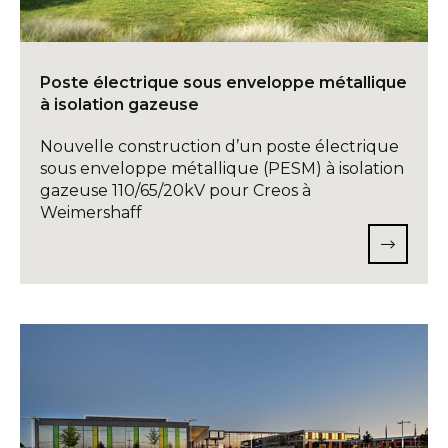
INFO@DAEDALUS.LU
+352 26 87 03 55
Poste électrique sous enveloppe métallique
à isolation gazeuse
Nouvelle construction d’un poste électrique
sous enveloppe métallique (PESM) à isolation
gazeuse 110/65/20kV pour Creos à
Weimershaff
*****
TASK REQUIREMENTS - Your answer must be the entries written out word for word, without their pictures.

SOLVED EXERCISE -
INFO@DAEDALUS.LU
+352 26 87 03 55
Poste électrique sous enveloppe métallique
à isolation gazeuse
Nouvelle construction d’un poste électrique
sous enveloppe métallique (PESM) à isolation
gazeuse 110/65/20kV pour Creos à
Weimershaff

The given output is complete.